[Items from a dataset]
______
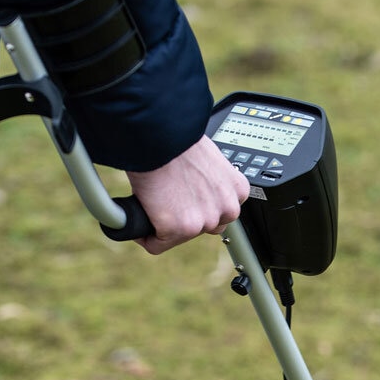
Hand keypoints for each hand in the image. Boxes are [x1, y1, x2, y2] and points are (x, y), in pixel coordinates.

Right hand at [125, 136, 249, 254]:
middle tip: (168, 197)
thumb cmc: (177, 139)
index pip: (220, 212)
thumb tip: (195, 187)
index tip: (186, 199)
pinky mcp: (179, 228)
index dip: (198, 206)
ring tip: (156, 200)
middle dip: (184, 216)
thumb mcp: (208, 159)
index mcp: (237, 190)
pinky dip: (145, 235)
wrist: (159, 134)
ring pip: (179, 237)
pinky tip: (142, 213)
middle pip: (202, 227)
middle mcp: (226, 208)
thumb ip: (209, 180)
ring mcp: (204, 221)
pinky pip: (156, 245)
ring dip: (165, 225)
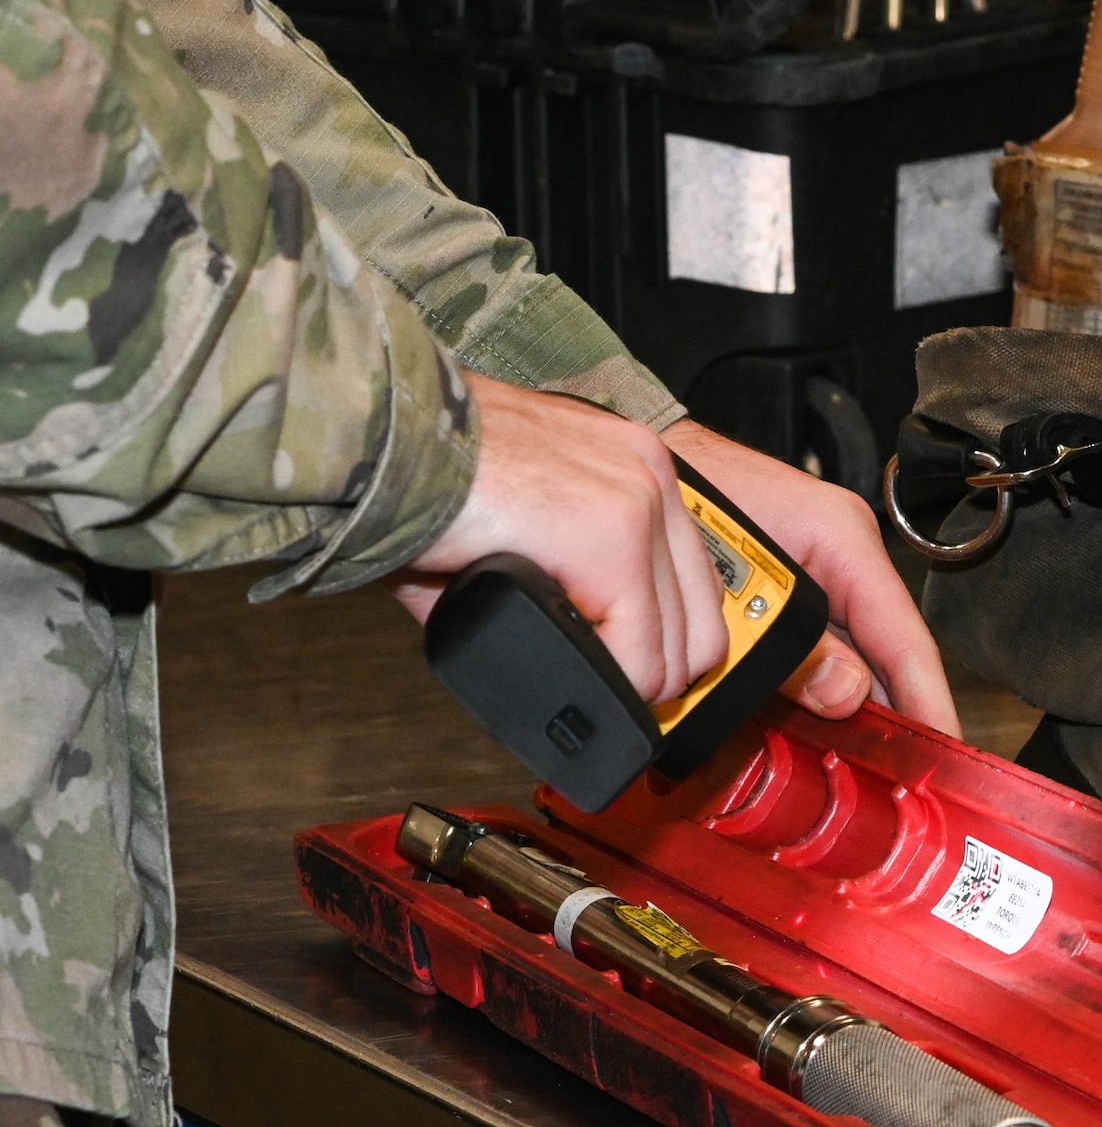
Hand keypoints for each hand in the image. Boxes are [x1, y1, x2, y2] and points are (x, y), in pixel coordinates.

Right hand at [392, 374, 728, 701]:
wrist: (376, 438)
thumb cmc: (423, 474)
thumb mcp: (516, 529)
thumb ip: (564, 584)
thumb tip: (583, 656)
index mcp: (635, 467)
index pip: (695, 587)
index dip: (662, 648)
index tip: (627, 673)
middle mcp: (650, 474)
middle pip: (700, 627)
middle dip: (651, 676)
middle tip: (598, 688)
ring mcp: (636, 501)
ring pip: (673, 649)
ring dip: (621, 680)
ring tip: (563, 670)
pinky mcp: (608, 533)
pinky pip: (636, 652)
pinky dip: (601, 679)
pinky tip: (554, 660)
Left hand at [662, 418, 961, 737]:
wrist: (634, 466)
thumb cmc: (692, 488)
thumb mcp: (744, 573)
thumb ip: (795, 641)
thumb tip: (847, 695)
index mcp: (845, 543)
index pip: (906, 639)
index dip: (930, 702)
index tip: (944, 751)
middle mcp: (840, 563)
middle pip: (882, 660)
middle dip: (889, 719)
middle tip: (900, 777)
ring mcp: (815, 583)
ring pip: (847, 663)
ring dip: (845, 712)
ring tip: (861, 767)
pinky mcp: (787, 600)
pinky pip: (815, 656)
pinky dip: (812, 693)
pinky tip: (811, 732)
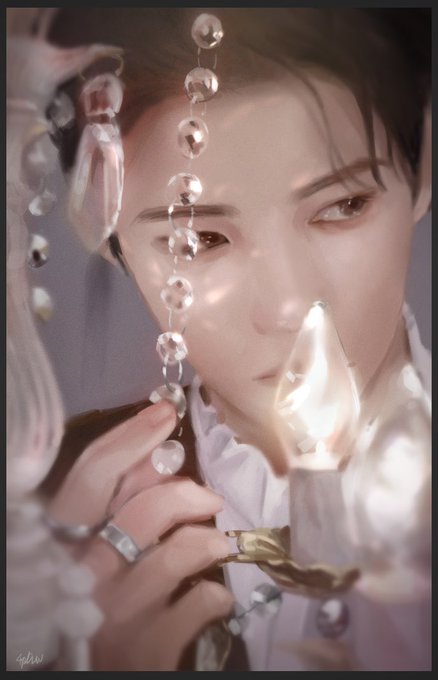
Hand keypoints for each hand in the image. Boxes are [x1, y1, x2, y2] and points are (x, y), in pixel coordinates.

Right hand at [48, 400, 232, 670]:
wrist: (95, 672)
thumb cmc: (94, 598)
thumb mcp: (92, 550)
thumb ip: (117, 506)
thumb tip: (159, 457)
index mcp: (65, 541)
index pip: (91, 475)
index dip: (131, 436)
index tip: (165, 412)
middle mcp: (85, 573)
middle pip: (143, 508)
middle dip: (183, 490)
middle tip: (208, 496)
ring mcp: (116, 611)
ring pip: (178, 552)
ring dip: (209, 541)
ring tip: (218, 544)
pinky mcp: (149, 647)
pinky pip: (201, 603)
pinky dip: (216, 594)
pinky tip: (213, 594)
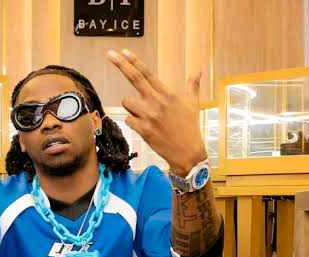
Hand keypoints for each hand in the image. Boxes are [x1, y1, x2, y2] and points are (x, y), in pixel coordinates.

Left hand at [107, 49, 205, 175]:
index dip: (135, 61)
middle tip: (110, 54)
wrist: (187, 152)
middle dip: (121, 65)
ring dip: (131, 106)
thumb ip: (193, 85)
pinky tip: (143, 126)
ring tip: (144, 114)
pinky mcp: (143, 130)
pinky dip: (133, 122)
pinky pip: (128, 120)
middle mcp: (156, 103)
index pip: (148, 74)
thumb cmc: (191, 128)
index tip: (124, 51)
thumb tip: (199, 70)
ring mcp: (148, 116)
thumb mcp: (193, 104)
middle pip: (135, 79)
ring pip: (127, 103)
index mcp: (167, 94)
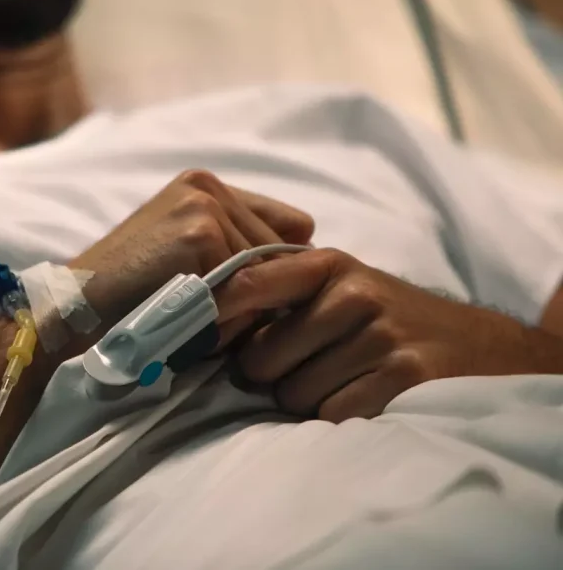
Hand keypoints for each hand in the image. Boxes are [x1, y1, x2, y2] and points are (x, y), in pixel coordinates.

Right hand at [67, 170, 313, 354]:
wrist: (75, 309)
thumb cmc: (130, 296)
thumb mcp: (185, 257)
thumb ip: (236, 247)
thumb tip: (311, 258)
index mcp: (203, 185)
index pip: (289, 225)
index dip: (272, 268)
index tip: (246, 297)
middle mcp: (207, 185)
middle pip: (283, 248)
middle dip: (261, 288)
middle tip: (211, 313)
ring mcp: (204, 205)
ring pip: (268, 269)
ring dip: (246, 304)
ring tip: (197, 317)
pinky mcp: (200, 233)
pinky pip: (248, 285)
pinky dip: (229, 314)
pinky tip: (192, 320)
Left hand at [215, 248, 562, 421]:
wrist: (481, 347)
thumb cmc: (389, 321)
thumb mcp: (339, 288)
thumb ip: (280, 296)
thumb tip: (205, 324)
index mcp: (326, 265)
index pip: (246, 284)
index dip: (215, 317)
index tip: (203, 339)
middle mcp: (352, 293)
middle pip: (261, 358)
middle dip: (270, 377)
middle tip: (300, 372)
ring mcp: (379, 333)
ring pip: (293, 393)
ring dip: (305, 401)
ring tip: (338, 384)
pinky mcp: (403, 374)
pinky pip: (332, 414)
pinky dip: (337, 418)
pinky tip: (360, 401)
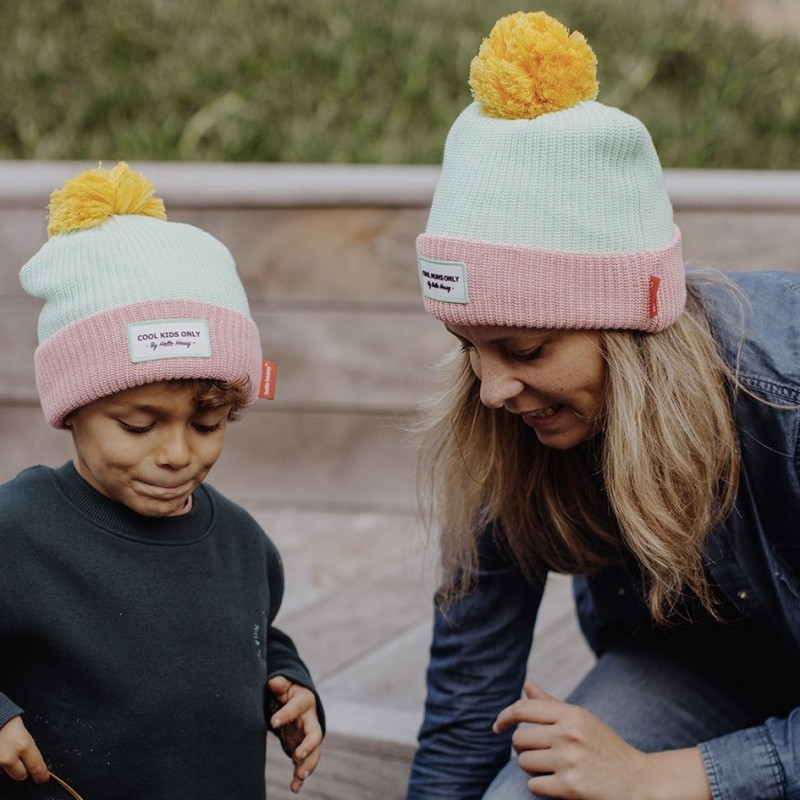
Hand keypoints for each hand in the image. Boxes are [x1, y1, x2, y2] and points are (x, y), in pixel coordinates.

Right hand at [0, 716, 48, 783]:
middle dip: (22, 769)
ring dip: (8, 767)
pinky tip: (0, 753)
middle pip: (22, 775)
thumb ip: (29, 750)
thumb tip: (36, 766)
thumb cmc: (9, 724)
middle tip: (20, 758)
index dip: (41, 775)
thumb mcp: (25, 735)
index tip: (43, 778)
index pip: (37, 767)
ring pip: (7, 773)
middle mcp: (9, 757)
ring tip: (7, 751)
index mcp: (24, 745)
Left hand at [268, 676, 322, 793]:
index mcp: (304, 702)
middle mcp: (310, 720)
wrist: (300, 702)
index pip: (296, 707)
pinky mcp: (305, 748)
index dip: (286, 714)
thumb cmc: (289, 693)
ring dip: (308, 764)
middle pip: (315, 734)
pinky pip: (306, 763)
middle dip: (308, 746)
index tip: (273, 722)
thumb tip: (273, 683)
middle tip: (297, 756)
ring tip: (299, 776)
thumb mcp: (286, 686)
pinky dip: (300, 776)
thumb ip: (280, 685)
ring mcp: (309, 736)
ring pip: (314, 752)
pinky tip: (294, 787)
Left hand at [493, 680, 710, 799]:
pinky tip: (559, 785)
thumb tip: (526, 684)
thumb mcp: (582, 720)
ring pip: (524, 763)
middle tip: (540, 755)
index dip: (504, 717)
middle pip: (519, 739)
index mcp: (571, 714)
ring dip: (533, 769)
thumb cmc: (605, 749)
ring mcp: (569, 760)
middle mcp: (568, 734)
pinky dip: (541, 787)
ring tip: (553, 769)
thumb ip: (551, 704)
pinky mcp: (570, 787)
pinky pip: (534, 786)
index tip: (497, 727)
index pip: (522, 709)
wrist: (638, 783)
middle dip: (524, 749)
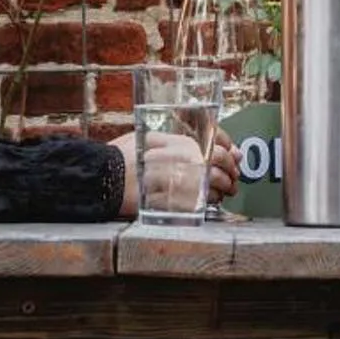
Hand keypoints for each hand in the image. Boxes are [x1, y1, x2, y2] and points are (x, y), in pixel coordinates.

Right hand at [116, 130, 240, 217]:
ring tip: (224, 192)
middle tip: (234, 178)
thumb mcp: (147, 140)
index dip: (229, 146)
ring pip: (217, 182)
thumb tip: (198, 146)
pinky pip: (204, 201)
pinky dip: (212, 201)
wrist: (105, 178)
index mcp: (179, 139)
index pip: (215, 137)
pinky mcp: (177, 199)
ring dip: (225, 187)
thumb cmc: (123, 158)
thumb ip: (172, 141)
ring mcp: (182, 178)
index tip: (234, 154)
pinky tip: (211, 202)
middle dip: (232, 169)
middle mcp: (184, 156)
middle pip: (221, 160)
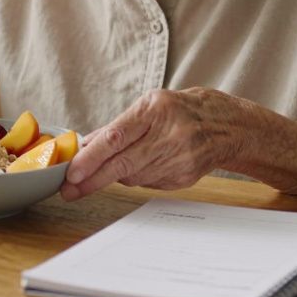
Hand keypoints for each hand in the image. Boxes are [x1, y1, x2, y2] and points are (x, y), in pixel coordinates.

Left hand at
______
=== Instructions to follow ===
Skipping all images, print the data above a second time exactly.

=== Solved problem ===
Hand keypoints for each hand in the image. Boxes are [x1, y1, x2, y2] and points are (x, y), in pixel coordinates.

Right hand at [125, 136, 249, 254]:
middle tip: (168, 197)
thumb cmc: (177, 139)
index pip: (220, 212)
thumb tip: (195, 187)
index tip: (186, 199)
pinky mcp: (179, 228)
index dip: (198, 206)
ring tip: (156, 200)
middle dip: (184, 216)
thumb mcp: (208, 159)
index mcp: (237, 190)
pinky dip: (145, 235)
wrist: (159, 134)
ring pip: (179, 237)
pinky tip: (142, 213)
middle pip: (202, 227)
middle mcp: (226, 208)
thumb ip: (209, 180)
ring mcp: (204, 221)
pinky pip: (156, 245)
ring dip: (165, 225)
Hand keypoints for each hand in the image. Boxes are [x1, y1, x2, y2] and points are (x, y), in pixel coordinates.

Right hand at [392, 374, 728, 701]:
wrist: (376, 438)
thumb cmc: (423, 474)
thumb mcp: (516, 529)
thumb ip: (564, 584)
thumb tip: (583, 656)
index mcp: (635, 467)
index pip: (695, 587)
index dip: (662, 648)
index tip: (627, 673)
middle mcp: (650, 474)
middle pip: (700, 627)
middle dip: (651, 676)
middle tip: (598, 688)
ring mcp: (636, 501)
ring pip: (673, 649)
ring dip: (621, 680)
ring tip: (563, 670)
pinky mcp: (608, 533)
pinky pip: (636, 652)
pinky dip: (601, 679)
pinky tip: (554, 660)
Left hand at [662, 418, 961, 737]:
wrist: (634, 466)
thumb cmc: (692, 488)
thumb mcp: (744, 573)
thumb ip: (795, 641)
thumb tip: (847, 695)
index mcp: (845, 543)
index pip: (906, 639)
index dip: (930, 702)
index tip: (944, 751)
middle mcp: (840, 563)
middle pip: (882, 660)
middle dip: (889, 719)
middle tip: (900, 777)
ring mcp: (815, 583)
ring pip: (847, 663)
ring dip: (845, 712)
ring tip: (861, 767)
pinky mcp: (787, 600)
pinky pip: (815, 656)
pinky dip: (812, 693)
pinky tip: (811, 732)
Hand keypoints for each hand in the image. Boxes are [x1, y1, x2, y2] and points are (x, y), in pixel coordinates.

Right hand at [48, 400, 232, 670]:
wrist: (95, 672)
thumb cmc: (94, 598)
thumb mcp: (92, 550)
thumb ip: (117, 506)
thumb tip: (159, 457)
index mcp: (65, 541)
index pip: (91, 475)
index dip: (131, 436)
index tip: (165, 412)
middle mcp: (85, 573)
middle pip: (143, 508)
middle dip: (183, 490)
middle tip: (208, 496)
ring mcp: (116, 611)
ring pip: (178, 552)
ring dip: (209, 541)
ring tip: (218, 544)
pinky mcp: (149, 647)
pinky pip: (201, 603)
pinky dip: (216, 594)
pinky tip: (213, 594)
Hand keypoints for each hand in the image. Boxes are [x1, y1, x2, y2] and points are (x, y), in pixel coordinates.

Left hand at [107, 49, 205, 175]:
index dip: (135, 61)
middle tip: (110, 54)
wrist: (187, 152)
middle dip: (121, 65)
ring dip: (131, 106)
thumb ip: (193, 85)
pinky tip: (143, 126)
ring tip: (144, 114)
pinky mcp: (143, 130)
pinky dip: (133, 122)
pinky pip: (128, 120)
middle mcp: (156, 103)
index pip: (148, 74)
thumb cmc: (191, 128)
index tip: (124, 51)
thumb tip: (199, 70)
ring mcp: (148, 116)
thumb mcp: (193, 104)
middle pip: (135, 79)
ring pip: (127, 103)
index mcp: (167, 94)
Hand keypoints for each hand in the image. Boxes are [x1, y1, x2, y2] and points are (x, y), in pixel coordinates.

Right hand at [67, 170, 313, 354]:
wrist: (75, 309)
thumb cmc: (130, 296)
thumb mcp: (185, 257)
thumb ip: (236, 247)
thumb tip: (311, 258)
index mcp: (203, 185)
index pip: (289, 225)
index dip: (272, 268)
index tip: (246, 297)
middle mcp: (207, 185)
middle pip: (283, 248)
middle dip: (261, 288)
middle tip: (211, 313)
ring mcp: (204, 205)
ring pip: (268, 269)
ring dip: (246, 304)
ring tip: (197, 317)
pinky mcp: (200, 233)
pinky pip: (248, 285)
pinky dip: (229, 314)
pinky tip: (192, 320)
Left hand at [215, 248, 562, 421]:
wrist: (481, 347)
thumb cmc: (389, 321)
thumb mcp: (339, 288)
thumb ip: (280, 296)
thumb tip: (205, 324)
index mcp: (326, 265)
index pip: (246, 284)
index dip: (215, 317)
index tip: (203, 339)
middle mcp: (352, 293)
middle pip: (261, 358)
middle dip: (270, 377)
middle tip: (300, 372)
ring mcp: (379, 333)
ring pip: (293, 393)
ring dip: (305, 401)
ring tip: (338, 384)
pinky mcp: (403, 374)
pinky pip: (332, 414)
pinky dip: (337, 418)
pinky tip: (360, 401)
Hand keypoints for each hand in the image. Boxes are [x1, y1, x2, y2] and points are (x, y), in pixel coordinates.

Right hand at [0, 716, 48, 783]:
middle dip: (22, 769)
ring dip: (8, 767)
pinky tip: (0, 753)
middle pip: (22, 775)
thumb ip: (29, 750)
thumb tip: (36, 766)
thumb cmc: (9, 724)
middle tip: (20, 758)
index dip: (41, 775)
thumb mcp: (25, 735)
index tip: (43, 778)
index pip: (37, 767)
ring pip: (7, 773)
middle mcp: (9, 757)
ring tip: (7, 751)
index mcp: (24, 745)
Left hand at [268, 676, 322, 793]:
index mcp: (304, 702)
middle mcp: (310, 720)
wrist: (300, 702)
index pip: (296, 707)
pinky mcp: (305, 748)
index dip: (286, 714)
thumb cmc: (289, 693)
ring dip: (308, 764)
middle pip: (315, 734)
pinky pip: (306, 763)
middle dip: (308, 746)
index tip: (273, 722)
thumb tip: (273, 683)
middle tip: (297, 756)
ring tip: (299, 776)
thumb mcp: (286, 686)
pinky dip: (300, 776)
thumb ip: (280, 685)
ring mcp: (309, 736)
ring pip: (314, 752)
pinky tip: (294, 787)
Left hand at [493, 680, 710, 799]:
pinky tip: (559, 785)
thumb tip: (526, 684)
thumb mcp: (582, 720)
ring pip: (524, 763)
middle tip: (540, 755)
index dip: (504, 717)
middle pip: (519, 739)
index mcp: (571, 714)
ring dip: (533, 769)
thumb cmc: (605, 749)
ring mcp: (569, 760)
middle mcp: (568, 734)
pinky dip: (541, 787)
ring tip: (553, 769)
thumb ip: (551, 704)
pinky mcp: (570, 787)
pinky pip: (534, 786)
index tip: (497, 727)
index pip: (522, 709)
wrist: (638, 783)
middle dip: (524, 749)
Hand keypoints for each hand in the image. Boxes are [x1, y1, x2, y2] and points are (x, y), in pixel coordinates.

Right hand at [116, 130, 240, 217]:
ring tip: (224, 192)
middle tip: (234, 178)
thumb mcp: (147, 140)
index dip: (229, 146)
ring pip: (217, 182)
thumb tip: (198, 146)
pinky pip: (204, 201)
pinky dip: (212, 201)
wrist: (105, 178)
index mcp: (179, 139)
index pip: (215, 137)
pinky mcp: (177, 199)
ring dip: (225, 187)
thumb cmc: (123, 158)
thumb ip: (172, 141)
ring mcp: (182, 178)
index tip: (234, 154)
pinky tip: (211, 202)
middle dip: (232, 169)
middle mcp: (184, 156)
middle pip: (221, 160)
Hand keypoints for each hand in the image. Boxes are [x1, y1, x2, y2] and points are (x, y), in pixel coordinates.

Left hand at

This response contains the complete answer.